Легкий шорох из-за двери. Ее новый гость поднимается по ступенькам, и долго стоит, привалившись к стене. Потом только стучит.
– Хозяйка?!
– Открыто. Заходи, – отзывается Шельда.
Бояться ей нечего.
А он… тот человек, он тяжело дышит.
Заходит, останавливается у дверей.
– Добрый вечер, хозяйка, – говорит он чуть хрипло. – Мне сказали, ты травница.
Ему около тридцати, крепкий, среднего роста… волосы светлые, да. Солдат – сразу видно… даже не вольный наемник, а именно солдат, и выправка и взгляд… Темные круги под глазами.
– Так и есть, – Шельда встает. – Тебе нужна моя помощь?
– И раны лечишь? – говорит он.
А сам едва на ногах стоит.
– Лечу, – говорит Шельда. – Не стой в дверях, заходи, иди к свету. Я посмотрю.
Он еще мнется неуверенно, словно у него есть выбор. Только если не она… нет, помереть он, конечно, к утру не помрет, но вот встать уже скоро не сможет.

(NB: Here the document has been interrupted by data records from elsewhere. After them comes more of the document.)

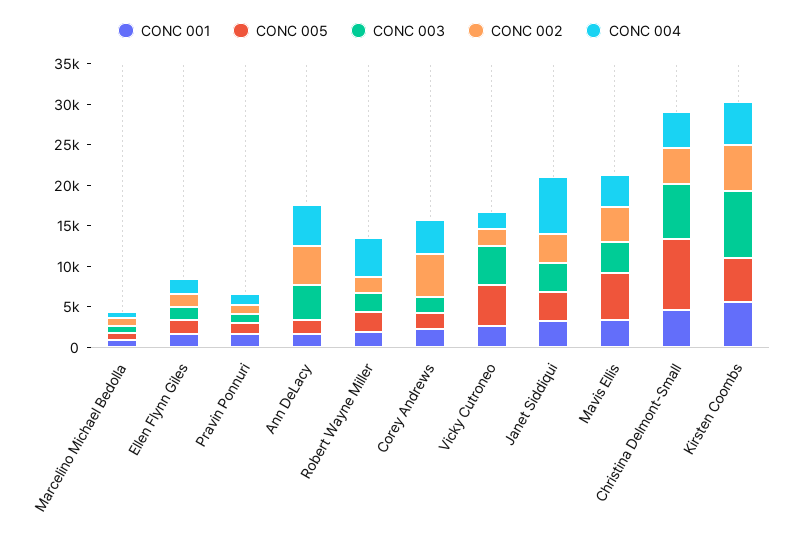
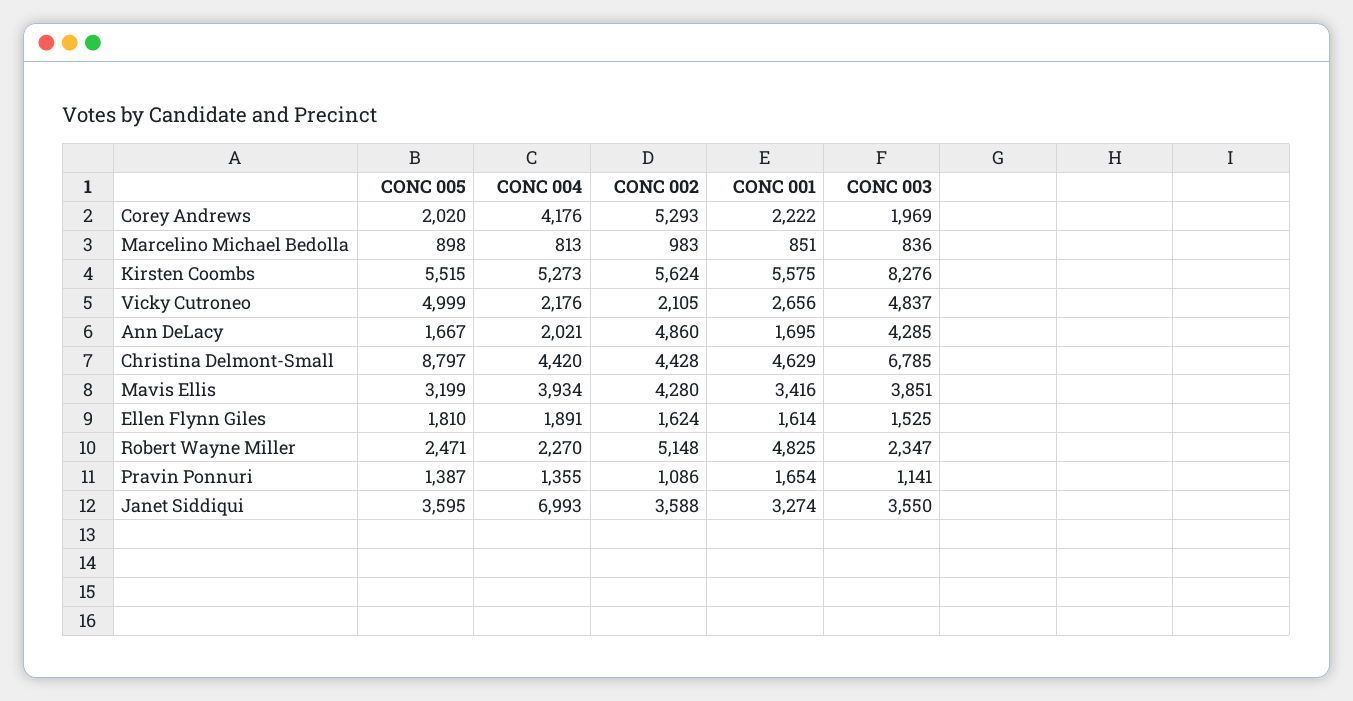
  {
    "CONC 001": {
      "Marcelino Michael Bedolla": 851,
      "Ellen Flynn Giles": 1614,
      "Pravin Ponnuri": 1654,
      "Ann DeLacy": 1695,
-     "Robert Wayne Miller": 2000,
+     "Robert Wayne Miller": 4825,
      "Corey Andrews": 2222,
      "Vicky Cutroneo": 2656,
      "Janet Siddiqui": 3274,
      "Mavis Ellis": 3416,
      "Christina Delmont-Small": 4629,
      "Kirsten Coombs": 5575
    },
    "CONC 005": {
      "Marcelino Michael Bedolla": 898,
      "Ellen Flynn Giles": 1810,
      "Pravin Ponnuri": 1387,
      "Ann DeLacy": 1667,
      "Robert Wayne Miller": 2471,
      "Corey Andrews": 2020,
      "Vicky Cutroneo": 4999,
      "Janet Siddiqui": 3595,
-     "Mavis Ellis": 6000,
+     "Mavis Ellis": 3199,
      "Christina Delmont-Small": 8797,
      "Kirsten Coombs": 5515
    },
    "CONC 003": {
      "Marcelino Michael Bedolla": 836,
      "Ellen Flynn Giles": 1525,
      "Pravin Ponnuri": 1141,
      "Ann DeLacy": 4285,
      "Robert Wayne Miller": 2347,
      "Corey Andrews": 1969,
      "Vicky Cutroneo": 4837,
      "Janet Siddiqui": 3550,
      "Mavis Ellis": 3851,
      "Christina Delmont-Small": 6785,
      "Kirsten Coombs": 8276
    },
    "CONC 002": {
      "Marcelino Michael Bedolla": 983,
      "Ellen Flynn Giles": 1624,
      "Pravin Ponnuri": 1086,
      "Ann DeLacy": 4860,
-     "Robert Wayne Miller": 2000,
+     "Robert Wayne Miller": 5148,
      "Corey Andrews": 5293,
      "Vicky Cutroneo": 2105,
      "Janet Siddiqui": 3588,
      "Mavis Ellis": 4280,
      "Christina Delmont-Small": 4428,
      "Kirsten Coombs": 5624
    },
    "CONC 004": {
      "Marcelino Michael Bedolla": 813,
      "Ellen Flynn Giles": 1891,
      "Pravin Ponnuri": 1355,
-     "Ann DeLacy": 5000,
+     "Ann DeLacy": 2021,
-     "Robert Wayne Miller": 5000,
+     "Robert Wayne Miller": 2270,
      "Corey Andrews": 4176,
      "Vicky Cutroneo": 2176,
      "Janet Siddiqui": 6993,
      "Mavis Ellis": 3934,
      "Christina Delmont-Small": 4420,
      "Kirsten Coombs": 5273
    }
  }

Шельда берет еще одну масляную лампу, зажигает, ставит на стол.
– Сюда, – говорит она.
Человек подходит.
– У меня… плечо, – говорит он, и замолкает, желваки дергаются.
– Снимай рубашку, я посмотрю, – говорит Шельда.
Он снимает теплый шерстяной плащ, и дубленую кожаную куртку со стальными пластинами, но куртку уже с трудом, видно, как ему даже повернуться тяжело. С левого плеча почти стряхивает, роняет на пол, только со второй попытки наклоняется, держась за лавку, поднимает. Сдавленно шипит, стиснув зубы.
А дальше под курткой все совсем плохо. Перевязано прямо поверх рубашки, замотано кое-как, и что-то, вроде, подоткнуто снизу. Он пытается размотать и снять, только кровь присохла, не отдирается. И ему не достать.
– Сам перевязывал? – спрашивает Шельда.
– Сам.
– Не дергай, я тебе помогу. Сядь.
Он бросает на нее взгляд… какой-то затравленный, но не спорит.
Шельда может аккуратно… иначе, но не стоит делать это явно. Повязку, намотанную сверху она отдирает с треском, не обращая внимания на то, как он морщится и сопит. Ничего. Уж это переживет как-нибудь.
– Рубашку твою надо постирать. Есть еще одна? Нет? Я тебе дам. А эту у меня завтра заберешь.
Он послушно кивает.
У него жар… шея горячая. Разматывая, Шельда дотрагивается пальцами… Широкая крепкая шея, покрытая веснушками и короткими светлыми волосами сзади… Мокрая от пота. Как он вообще еще на ногах стоит?
– А что с тобой случилось – не мое дело, да?
Он только качает головой, вздыхает.
– Ладно, – говорит Шельда. – Будем считать, что не мое.